The future of enterprise AI is built on data, not applications

This is a guest blogpost by Andy MacMillan, CEO of Alteryx

Market consolidation has been rife in the enterprise IT market this year, the most significant move happening in late May with Salesforce’s $8 billion acquisition of Informatica. In truth, this could have been seen from a mile off. Business leaders are all-in on generative AI but struggling to scale the technology at large as they wrestle with data siloes and the gigantic task of reimagining entire business processes with AI in mind.

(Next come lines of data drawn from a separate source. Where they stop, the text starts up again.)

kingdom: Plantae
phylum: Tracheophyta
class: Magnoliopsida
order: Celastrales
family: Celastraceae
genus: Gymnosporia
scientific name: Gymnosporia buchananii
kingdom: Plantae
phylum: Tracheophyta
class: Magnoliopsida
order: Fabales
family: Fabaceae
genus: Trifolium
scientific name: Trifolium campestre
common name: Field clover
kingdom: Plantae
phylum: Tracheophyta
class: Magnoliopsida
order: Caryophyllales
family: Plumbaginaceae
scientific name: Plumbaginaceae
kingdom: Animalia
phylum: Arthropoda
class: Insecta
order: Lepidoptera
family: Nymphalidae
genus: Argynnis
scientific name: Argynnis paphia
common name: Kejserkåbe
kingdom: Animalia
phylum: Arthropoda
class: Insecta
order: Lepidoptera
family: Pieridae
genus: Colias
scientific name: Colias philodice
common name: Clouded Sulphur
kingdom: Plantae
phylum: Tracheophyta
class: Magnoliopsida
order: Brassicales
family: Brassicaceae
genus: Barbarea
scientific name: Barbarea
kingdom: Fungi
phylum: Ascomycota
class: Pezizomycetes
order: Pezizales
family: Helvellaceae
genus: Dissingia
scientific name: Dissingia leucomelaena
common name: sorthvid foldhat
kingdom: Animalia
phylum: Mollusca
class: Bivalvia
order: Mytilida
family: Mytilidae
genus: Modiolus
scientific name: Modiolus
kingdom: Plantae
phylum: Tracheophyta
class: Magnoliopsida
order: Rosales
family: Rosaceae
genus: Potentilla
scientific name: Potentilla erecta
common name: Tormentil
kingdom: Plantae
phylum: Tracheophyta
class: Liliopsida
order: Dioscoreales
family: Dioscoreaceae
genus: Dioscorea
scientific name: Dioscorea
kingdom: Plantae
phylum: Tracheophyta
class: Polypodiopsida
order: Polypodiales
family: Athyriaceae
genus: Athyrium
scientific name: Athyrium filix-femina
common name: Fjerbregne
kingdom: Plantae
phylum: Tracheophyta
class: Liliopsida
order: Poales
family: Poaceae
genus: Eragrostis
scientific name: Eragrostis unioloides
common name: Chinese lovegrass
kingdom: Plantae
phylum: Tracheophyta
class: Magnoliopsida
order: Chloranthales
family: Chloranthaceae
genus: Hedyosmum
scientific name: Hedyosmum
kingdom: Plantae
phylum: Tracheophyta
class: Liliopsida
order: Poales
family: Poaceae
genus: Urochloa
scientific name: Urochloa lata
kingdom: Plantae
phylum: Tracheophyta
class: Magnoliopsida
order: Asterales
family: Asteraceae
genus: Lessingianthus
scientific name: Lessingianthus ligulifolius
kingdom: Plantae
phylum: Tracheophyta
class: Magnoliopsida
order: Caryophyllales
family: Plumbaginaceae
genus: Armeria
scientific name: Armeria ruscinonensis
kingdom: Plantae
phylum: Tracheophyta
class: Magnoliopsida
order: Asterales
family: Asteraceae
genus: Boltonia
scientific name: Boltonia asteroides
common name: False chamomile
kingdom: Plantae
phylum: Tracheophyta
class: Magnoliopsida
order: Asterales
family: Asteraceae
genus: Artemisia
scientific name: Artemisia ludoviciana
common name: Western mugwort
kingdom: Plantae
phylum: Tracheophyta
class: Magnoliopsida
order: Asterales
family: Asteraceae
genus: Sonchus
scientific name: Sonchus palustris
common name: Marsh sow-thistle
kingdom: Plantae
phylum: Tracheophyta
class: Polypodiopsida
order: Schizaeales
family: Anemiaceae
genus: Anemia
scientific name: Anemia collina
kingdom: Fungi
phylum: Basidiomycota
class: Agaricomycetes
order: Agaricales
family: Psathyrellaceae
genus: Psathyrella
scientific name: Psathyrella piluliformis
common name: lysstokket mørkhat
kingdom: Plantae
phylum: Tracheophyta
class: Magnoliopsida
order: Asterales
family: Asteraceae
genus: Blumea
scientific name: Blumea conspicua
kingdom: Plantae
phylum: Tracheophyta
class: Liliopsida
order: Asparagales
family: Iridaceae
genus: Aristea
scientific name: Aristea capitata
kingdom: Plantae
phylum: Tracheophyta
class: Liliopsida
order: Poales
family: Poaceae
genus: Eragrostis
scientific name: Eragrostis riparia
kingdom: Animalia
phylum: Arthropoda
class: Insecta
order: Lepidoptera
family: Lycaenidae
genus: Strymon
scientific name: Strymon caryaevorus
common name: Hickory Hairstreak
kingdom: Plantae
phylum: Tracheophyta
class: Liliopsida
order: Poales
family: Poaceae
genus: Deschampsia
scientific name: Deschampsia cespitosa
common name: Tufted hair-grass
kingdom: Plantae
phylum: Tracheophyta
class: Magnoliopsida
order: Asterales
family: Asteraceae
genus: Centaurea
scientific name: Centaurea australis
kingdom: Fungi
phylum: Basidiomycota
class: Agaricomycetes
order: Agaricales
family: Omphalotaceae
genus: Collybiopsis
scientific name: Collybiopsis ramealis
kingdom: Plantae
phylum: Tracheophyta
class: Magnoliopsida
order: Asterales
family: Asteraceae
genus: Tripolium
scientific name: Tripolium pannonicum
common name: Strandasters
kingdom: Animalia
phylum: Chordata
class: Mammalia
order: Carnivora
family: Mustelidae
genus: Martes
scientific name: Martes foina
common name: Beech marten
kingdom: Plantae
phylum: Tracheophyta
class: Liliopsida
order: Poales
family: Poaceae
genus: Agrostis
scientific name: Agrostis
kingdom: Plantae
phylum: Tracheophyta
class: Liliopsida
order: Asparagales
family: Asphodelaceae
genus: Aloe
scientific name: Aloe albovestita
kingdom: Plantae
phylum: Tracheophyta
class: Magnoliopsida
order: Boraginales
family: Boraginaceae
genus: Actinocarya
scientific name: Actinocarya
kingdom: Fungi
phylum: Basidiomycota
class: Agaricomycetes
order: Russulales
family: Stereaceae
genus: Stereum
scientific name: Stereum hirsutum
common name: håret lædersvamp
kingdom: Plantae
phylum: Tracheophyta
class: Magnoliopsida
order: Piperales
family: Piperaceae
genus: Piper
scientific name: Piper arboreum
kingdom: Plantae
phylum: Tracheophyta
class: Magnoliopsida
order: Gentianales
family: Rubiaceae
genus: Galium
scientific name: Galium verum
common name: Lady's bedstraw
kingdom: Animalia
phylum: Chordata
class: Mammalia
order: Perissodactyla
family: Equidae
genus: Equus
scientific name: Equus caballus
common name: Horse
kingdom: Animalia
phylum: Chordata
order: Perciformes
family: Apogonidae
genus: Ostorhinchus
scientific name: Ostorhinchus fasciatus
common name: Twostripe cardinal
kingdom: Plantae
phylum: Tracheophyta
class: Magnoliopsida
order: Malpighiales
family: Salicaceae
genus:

That’s where things get complicated. Enterprise IT and application platforms going down the M&A path to offer the “complete” AI data stack for IT departments risk overlooking the wider spectrum of business users who will be the driving force for enterprise AI adoption at scale. Data needs to move more freely than ever before in today’s context. This requires more than an application reshuffle.

Untangling and unlocking the data lakehouse

The last five years have seen more and more organisations aggregate their data from business applications into data lakehouse infrastructure. This has certainly helped companies move faster toward becoming data led. But rolling out AI across the enterprise is a whole other challenge.

First, boards are understandably cautious about feeding vast portions of their data lake into AI models or systems. A more strategic, selective approach, making only the most relevant data accessible to AI tools, is typically preferred. Second, data stored within a lakehouse architecture is often organised around specific business functions. For instance, data from ERP systems is fundamentally different in structure and purpose from data generated by CRM platforms. All of this data needs to be reorganised to be used by AI models and agents.

A key aspect of this reorganisation will be translating the business logic underlying processes into AI to accompany the relevant data. Whether it’s managing return policies or forecasting sales, the teams closest to daily business operations are best positioned to identify high-impact AI use cases. Enterprise-wide AI initiatives driven solely by IT often struggle to scale because they overlook the need for this deep, functional expertise.

An AI data clearinghouse comes into focus

Breaking this impasse will require fresh thinking. For agentic systems to deliver meaningful value, they must be grounded in business-specific, context-rich first-party data. Without it, the potential of co-pilots and AI agents remains fundamentally limited.

The “AI data clearinghouse” is a concept I’ve been discussing with business leaders across the globe over recent months. It resonates because it offers solutions to commonly felt struggles slowing down AI rollouts. The idea is to use a neutral, business-user friendly software layer to pull in data from all business applications with an interface to build visual workflows with steps to factor in business logic, connectors and governance checks. The workflows are the processes behind AI applications and can be shaped by the very business users those applications are designed for. Drag-and-drop ease of building workflows, rather than coding, makes the process accessible to as wide a set of business users as possible.

This approach brings multiple advantages. By empowering business users to design AI workflows through visual tools, it not only democratises AI development but also helps overcome common governance hurdles in enterprise deployments. Visual workflows make it easy for compliance teams, risk officers, and senior leaders to quickly grasp the data pipeline behind an AI use case and provide informed input. As a result, AI becomes less of a black box and more of a transparent, collaborative process, enabling faster, more productive decision-making.

However, it’s still common for CEOs to prioritise a vision to become an AI-first company while, at the same time, pushing down broad directives for no first-party data to be inputted into AI systems. Data is the most valuable asset in many modern enterprises, so the reservation is understandable. But there needs to be a compromise for AI to make a serious impact in an enterprise, and an AI data clearinghouse helps make progress here.

Data everywhere

One-stop shop data architecture platforms and co-pilot products are easily positioned as convenient. But it’s increasingly evident that they’re not going to be the breakthrough for at-scale enterprise AI adoption that our industry is waiting for.

The creation and embedding of AI workflows into enterprises can’t be a repeat of a past which saw teams across a business put in requests to an over-stretched business intelligence team for any data-backed insight and wait days for a response. That’s not the future. Business users need to be given a hand in shaping AI workflows and the tooling to do so, in a manner that satisfies senior leaders who are keen to know that all internal uses of AI are in step with internal usage polices and regulatory requirements.

We’re at a pivotal moment, as AI begins to move beyond isolated projects and limited use cases to broader enterprise adoption. The companies that lead this shift will be the ones bold enough to rearchitect their data foundations for AI, and forward-thinking enough to empower business users as active participants in the transformation.